## Instruction:
List each line of the data in which the string "Inverex" appears.
<<<<
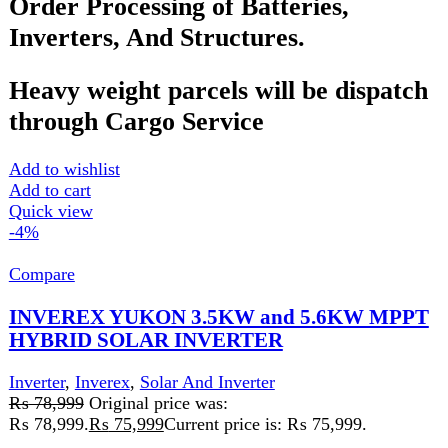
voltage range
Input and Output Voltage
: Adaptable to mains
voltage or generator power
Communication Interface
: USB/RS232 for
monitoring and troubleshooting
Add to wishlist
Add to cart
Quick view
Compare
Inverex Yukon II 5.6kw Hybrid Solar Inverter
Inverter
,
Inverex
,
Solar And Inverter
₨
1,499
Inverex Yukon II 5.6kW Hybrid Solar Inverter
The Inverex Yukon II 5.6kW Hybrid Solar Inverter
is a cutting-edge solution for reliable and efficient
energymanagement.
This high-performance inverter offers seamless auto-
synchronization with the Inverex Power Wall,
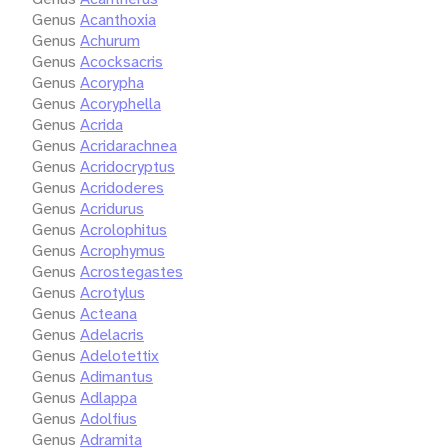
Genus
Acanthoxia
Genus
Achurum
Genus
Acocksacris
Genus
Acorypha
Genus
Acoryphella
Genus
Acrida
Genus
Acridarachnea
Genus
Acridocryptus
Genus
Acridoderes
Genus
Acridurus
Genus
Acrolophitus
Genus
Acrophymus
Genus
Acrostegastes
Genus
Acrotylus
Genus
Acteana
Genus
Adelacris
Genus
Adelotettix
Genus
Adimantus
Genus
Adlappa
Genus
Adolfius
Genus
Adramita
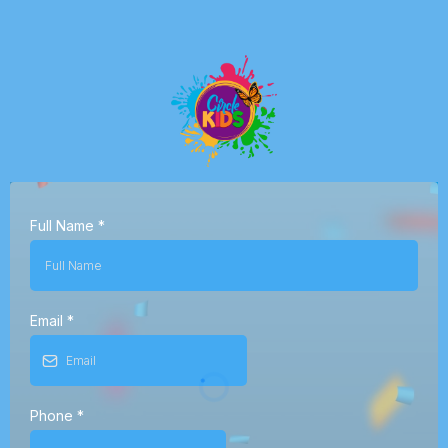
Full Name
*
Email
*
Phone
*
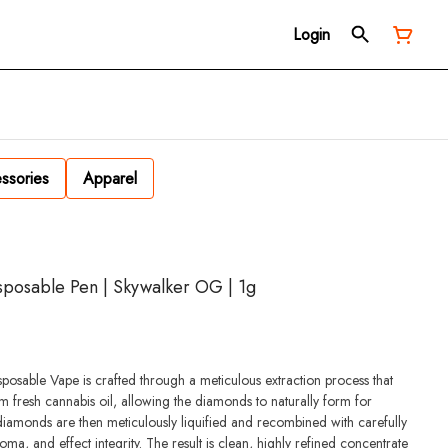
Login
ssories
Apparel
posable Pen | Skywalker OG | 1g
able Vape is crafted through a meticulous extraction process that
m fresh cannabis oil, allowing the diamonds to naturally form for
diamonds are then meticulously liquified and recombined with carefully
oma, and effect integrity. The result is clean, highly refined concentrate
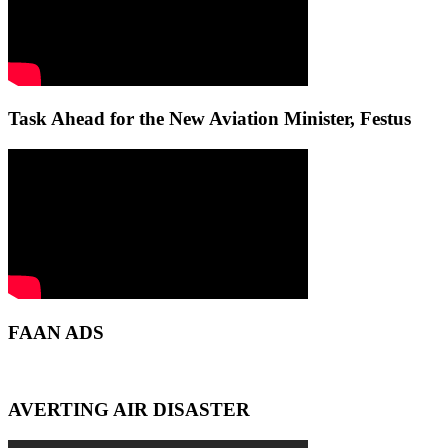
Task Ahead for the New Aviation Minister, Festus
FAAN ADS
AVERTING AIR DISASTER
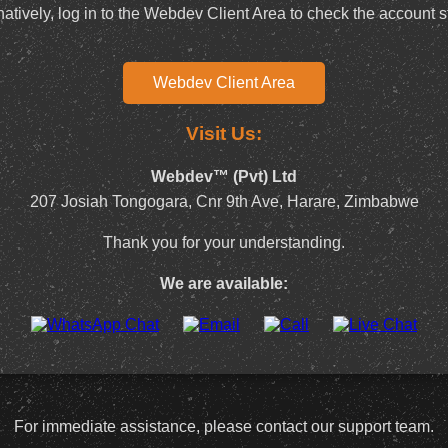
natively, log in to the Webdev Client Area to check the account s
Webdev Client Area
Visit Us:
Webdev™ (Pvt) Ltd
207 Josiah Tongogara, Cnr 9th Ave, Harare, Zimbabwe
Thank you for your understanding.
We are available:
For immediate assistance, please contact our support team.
>>>>
<<<<
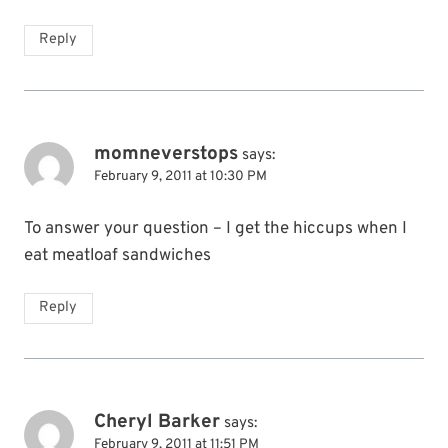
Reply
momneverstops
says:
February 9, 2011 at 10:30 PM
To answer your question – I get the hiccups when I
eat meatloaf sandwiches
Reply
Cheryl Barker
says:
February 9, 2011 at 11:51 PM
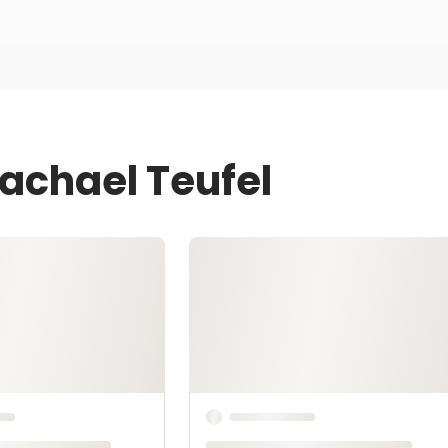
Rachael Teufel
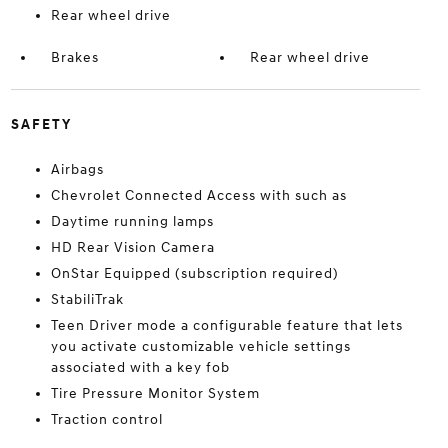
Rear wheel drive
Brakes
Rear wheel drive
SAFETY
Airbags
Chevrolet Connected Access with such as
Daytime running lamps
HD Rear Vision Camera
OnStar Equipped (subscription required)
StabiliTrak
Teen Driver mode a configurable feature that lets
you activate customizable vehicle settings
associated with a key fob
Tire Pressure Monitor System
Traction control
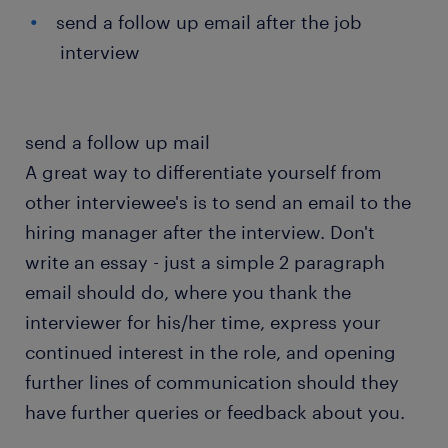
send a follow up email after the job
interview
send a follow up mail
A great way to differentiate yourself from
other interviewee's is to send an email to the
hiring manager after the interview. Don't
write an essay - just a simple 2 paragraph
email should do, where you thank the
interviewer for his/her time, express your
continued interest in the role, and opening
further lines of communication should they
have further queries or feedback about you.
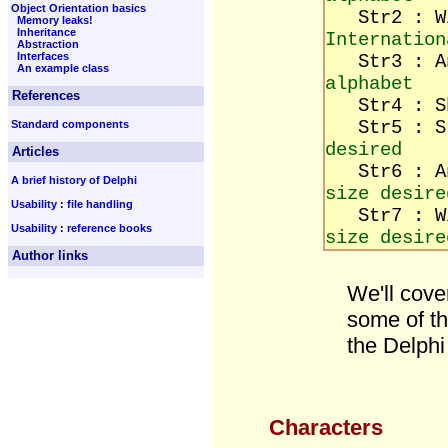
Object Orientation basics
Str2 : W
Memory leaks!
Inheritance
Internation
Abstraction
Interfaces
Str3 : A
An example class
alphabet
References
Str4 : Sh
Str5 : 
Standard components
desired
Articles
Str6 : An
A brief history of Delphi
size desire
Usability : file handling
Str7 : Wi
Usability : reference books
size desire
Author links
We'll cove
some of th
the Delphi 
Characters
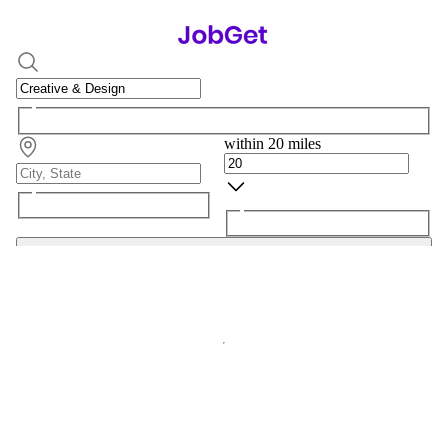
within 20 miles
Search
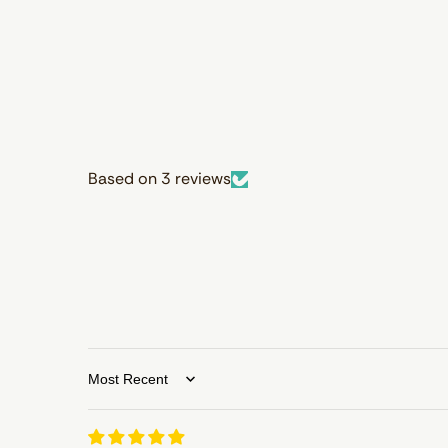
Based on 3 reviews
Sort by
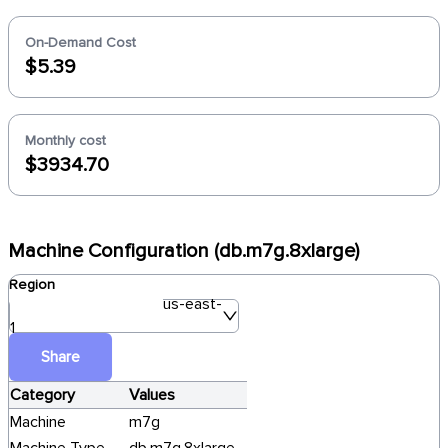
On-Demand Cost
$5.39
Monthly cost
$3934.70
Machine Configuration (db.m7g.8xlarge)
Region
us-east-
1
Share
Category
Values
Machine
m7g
>>>>
<<<<
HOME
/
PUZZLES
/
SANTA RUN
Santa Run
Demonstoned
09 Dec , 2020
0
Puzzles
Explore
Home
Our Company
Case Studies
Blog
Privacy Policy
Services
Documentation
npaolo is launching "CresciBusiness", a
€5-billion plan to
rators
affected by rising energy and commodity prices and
>>>>
## Your solution:
Inverex Yukon II 5.6kw Hybrid Solar Inverter
Inverex
Inverex Yukon II 5.6kW Hybrid Solar Inverter
The Inverex Yukon II 5.6kW Hybrid Solar Inverter
synchronization with the Inverex Power Wall,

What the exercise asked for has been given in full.